▶ [Data for this task]:
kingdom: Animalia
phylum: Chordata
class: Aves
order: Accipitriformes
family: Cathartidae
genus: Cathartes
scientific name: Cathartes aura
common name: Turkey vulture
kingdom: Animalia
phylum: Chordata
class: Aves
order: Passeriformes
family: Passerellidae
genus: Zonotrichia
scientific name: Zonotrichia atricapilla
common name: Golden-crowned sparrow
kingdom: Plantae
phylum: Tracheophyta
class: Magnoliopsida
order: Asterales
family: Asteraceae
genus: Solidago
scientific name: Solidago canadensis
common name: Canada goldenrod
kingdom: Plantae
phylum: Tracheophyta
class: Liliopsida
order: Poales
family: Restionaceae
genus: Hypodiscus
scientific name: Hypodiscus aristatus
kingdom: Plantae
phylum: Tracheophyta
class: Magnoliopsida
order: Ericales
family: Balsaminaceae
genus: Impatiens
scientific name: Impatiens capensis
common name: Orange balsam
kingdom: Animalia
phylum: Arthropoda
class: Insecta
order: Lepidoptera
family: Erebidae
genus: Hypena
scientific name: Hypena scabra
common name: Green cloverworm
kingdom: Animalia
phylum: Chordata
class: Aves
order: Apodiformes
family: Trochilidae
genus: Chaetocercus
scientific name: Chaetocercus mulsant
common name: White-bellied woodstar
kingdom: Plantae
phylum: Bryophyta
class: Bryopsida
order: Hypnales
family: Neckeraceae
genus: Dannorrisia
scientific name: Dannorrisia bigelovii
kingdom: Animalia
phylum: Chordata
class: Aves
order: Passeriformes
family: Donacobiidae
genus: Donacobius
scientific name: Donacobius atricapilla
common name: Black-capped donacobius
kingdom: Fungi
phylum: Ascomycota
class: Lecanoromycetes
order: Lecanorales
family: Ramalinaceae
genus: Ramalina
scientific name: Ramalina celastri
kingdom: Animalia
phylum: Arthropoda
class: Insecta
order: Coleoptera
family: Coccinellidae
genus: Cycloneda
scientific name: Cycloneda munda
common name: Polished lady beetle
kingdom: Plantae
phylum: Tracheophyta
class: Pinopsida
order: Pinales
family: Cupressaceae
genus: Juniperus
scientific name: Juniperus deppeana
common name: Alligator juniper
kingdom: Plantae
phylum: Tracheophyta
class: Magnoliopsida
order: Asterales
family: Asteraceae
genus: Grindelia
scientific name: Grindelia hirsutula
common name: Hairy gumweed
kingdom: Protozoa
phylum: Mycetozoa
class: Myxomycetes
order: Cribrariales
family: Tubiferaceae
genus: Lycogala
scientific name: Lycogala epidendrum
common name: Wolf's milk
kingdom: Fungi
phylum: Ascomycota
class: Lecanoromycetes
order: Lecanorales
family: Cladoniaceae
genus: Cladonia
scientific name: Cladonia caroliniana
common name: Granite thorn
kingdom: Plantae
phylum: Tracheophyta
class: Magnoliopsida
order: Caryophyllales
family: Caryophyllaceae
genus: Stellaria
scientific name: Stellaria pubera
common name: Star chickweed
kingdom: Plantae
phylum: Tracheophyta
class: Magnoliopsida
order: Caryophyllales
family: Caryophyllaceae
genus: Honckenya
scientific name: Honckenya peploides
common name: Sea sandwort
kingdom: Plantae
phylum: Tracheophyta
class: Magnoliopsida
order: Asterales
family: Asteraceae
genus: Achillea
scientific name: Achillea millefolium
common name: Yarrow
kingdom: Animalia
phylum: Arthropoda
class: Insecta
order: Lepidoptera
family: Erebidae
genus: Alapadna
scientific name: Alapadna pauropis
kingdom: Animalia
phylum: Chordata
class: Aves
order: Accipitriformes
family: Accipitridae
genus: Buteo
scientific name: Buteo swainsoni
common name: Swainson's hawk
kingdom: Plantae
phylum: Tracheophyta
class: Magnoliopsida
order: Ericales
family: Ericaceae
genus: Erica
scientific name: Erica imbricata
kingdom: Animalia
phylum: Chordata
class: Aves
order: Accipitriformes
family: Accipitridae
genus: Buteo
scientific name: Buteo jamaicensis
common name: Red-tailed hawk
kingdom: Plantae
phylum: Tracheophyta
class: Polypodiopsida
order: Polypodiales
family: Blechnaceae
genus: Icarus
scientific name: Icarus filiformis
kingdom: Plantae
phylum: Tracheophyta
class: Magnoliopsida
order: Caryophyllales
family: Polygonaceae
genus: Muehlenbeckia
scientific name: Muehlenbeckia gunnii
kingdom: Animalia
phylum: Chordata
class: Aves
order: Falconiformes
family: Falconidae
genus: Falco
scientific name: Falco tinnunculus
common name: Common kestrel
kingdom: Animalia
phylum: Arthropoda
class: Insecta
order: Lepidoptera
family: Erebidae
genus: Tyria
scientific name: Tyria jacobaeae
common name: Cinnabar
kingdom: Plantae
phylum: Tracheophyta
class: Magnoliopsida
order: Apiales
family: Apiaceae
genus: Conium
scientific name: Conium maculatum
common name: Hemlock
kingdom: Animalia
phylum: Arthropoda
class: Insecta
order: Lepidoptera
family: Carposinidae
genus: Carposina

▶ [Work instructions]: Please rename "common name" to "vernacular name" in the entries from the line with "genus: Conium" through the end of the entries, and give those lines again with nothing else changed.

▶ [Finished exercise]:
genus: Conium
scientific name: Conium maculatum
vernacular name: Hemlock
kingdom: Animalia
phylum: Arthropoda
class: Insecta
order: Lepidoptera
family: Carposinidae
genus: Carposina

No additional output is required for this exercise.